Stored data:
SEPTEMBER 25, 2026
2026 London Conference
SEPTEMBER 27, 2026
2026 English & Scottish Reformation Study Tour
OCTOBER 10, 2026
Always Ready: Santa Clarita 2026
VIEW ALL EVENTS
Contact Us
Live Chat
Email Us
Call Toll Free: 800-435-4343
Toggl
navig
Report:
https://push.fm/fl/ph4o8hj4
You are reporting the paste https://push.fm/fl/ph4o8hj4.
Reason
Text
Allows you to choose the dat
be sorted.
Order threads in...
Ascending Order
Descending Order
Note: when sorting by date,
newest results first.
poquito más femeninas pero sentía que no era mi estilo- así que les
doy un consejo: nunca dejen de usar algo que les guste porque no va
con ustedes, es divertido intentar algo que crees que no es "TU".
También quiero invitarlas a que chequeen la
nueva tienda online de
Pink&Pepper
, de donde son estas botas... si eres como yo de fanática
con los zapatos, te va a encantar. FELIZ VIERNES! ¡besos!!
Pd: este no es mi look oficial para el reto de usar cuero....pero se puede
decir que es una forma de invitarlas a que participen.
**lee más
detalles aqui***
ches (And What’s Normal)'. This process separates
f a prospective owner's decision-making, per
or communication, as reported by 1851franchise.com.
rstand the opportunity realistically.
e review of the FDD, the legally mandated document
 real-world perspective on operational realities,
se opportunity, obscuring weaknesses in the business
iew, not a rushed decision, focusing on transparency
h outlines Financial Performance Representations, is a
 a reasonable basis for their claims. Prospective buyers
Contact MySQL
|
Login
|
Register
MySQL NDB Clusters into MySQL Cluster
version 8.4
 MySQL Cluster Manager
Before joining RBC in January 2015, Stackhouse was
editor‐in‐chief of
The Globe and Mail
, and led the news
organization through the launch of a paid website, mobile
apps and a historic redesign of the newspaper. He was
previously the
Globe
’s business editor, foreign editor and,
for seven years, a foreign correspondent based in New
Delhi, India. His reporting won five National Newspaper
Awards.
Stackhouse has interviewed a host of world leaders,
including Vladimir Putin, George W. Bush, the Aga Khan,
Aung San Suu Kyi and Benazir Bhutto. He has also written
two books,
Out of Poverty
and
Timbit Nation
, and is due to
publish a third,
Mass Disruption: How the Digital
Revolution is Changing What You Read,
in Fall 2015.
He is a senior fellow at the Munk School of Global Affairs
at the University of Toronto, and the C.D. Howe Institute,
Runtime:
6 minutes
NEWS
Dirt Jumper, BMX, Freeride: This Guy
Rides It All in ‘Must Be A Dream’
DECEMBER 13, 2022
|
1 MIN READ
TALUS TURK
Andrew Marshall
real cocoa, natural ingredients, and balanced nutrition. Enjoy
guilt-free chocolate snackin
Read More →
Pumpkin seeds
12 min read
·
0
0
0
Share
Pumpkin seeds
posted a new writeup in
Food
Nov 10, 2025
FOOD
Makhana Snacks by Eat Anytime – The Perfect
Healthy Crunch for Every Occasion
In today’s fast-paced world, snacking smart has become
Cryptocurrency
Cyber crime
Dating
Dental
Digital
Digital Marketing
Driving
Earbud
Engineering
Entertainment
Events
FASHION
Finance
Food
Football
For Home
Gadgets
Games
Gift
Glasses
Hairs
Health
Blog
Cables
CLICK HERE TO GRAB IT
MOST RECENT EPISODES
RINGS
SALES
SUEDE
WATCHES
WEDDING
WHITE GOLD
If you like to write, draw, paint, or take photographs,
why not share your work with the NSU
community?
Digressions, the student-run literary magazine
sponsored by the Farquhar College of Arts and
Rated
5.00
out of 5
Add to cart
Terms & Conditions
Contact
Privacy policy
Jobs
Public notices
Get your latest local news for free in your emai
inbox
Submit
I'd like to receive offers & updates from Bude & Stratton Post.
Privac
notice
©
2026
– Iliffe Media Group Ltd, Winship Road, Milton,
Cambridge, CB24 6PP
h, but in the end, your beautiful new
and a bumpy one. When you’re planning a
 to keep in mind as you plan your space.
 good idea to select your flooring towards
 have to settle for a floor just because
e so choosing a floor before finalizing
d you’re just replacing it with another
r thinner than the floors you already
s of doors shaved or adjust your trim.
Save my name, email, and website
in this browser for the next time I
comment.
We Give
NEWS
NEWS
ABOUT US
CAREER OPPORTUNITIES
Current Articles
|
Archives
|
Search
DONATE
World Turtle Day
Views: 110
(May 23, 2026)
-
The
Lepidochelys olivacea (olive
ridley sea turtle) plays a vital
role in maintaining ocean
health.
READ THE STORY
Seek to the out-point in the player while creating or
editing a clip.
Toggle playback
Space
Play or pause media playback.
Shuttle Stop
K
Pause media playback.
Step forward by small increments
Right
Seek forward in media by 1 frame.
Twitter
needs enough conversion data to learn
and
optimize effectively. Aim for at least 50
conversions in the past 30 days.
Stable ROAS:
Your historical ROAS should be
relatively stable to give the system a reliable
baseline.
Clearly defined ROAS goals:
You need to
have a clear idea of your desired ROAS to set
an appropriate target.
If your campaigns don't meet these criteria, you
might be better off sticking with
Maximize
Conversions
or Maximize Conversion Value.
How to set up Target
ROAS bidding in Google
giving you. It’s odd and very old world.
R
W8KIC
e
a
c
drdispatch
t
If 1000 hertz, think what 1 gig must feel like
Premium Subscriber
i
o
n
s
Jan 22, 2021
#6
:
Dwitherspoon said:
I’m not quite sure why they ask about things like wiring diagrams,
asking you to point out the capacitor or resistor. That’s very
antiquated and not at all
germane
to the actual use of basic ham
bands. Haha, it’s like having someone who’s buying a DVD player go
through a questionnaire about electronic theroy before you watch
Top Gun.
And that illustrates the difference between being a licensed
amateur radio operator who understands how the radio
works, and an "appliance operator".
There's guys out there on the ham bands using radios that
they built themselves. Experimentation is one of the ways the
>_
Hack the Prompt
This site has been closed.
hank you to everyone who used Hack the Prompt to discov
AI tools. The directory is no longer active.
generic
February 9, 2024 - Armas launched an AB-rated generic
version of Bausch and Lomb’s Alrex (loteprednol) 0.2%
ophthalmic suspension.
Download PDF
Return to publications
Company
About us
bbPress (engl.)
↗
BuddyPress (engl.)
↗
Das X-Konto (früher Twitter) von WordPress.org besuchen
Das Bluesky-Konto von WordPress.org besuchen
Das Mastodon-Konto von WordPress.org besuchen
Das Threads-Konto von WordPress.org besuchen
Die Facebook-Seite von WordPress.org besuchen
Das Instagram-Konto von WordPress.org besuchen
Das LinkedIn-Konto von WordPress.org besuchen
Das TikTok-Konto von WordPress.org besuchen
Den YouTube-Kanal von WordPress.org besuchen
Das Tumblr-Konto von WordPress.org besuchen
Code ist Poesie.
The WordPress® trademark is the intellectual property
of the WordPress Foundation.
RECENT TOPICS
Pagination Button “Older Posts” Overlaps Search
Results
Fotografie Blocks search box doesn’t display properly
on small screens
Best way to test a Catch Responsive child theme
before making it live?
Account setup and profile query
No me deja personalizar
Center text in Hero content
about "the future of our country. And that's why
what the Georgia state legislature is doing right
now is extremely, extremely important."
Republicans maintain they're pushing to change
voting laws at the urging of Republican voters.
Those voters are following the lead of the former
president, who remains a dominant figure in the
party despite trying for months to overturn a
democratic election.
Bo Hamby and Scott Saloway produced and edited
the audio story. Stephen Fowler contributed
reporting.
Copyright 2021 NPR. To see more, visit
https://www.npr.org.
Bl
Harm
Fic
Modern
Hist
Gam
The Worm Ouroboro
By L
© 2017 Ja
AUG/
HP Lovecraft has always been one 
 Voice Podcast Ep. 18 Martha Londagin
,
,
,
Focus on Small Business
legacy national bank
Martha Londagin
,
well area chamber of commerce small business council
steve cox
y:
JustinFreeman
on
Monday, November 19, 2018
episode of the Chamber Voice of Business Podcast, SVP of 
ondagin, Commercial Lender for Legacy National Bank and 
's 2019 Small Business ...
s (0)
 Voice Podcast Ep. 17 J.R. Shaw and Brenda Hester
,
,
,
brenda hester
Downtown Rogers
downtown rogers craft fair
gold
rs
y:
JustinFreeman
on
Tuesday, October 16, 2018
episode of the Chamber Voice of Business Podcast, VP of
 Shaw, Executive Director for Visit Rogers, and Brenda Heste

TASK:
Write out each line above with the word "Prompt".

RESPONSE BELOW:
Hack the Prompt
hank you to everyone who used Hack the Prompt to discov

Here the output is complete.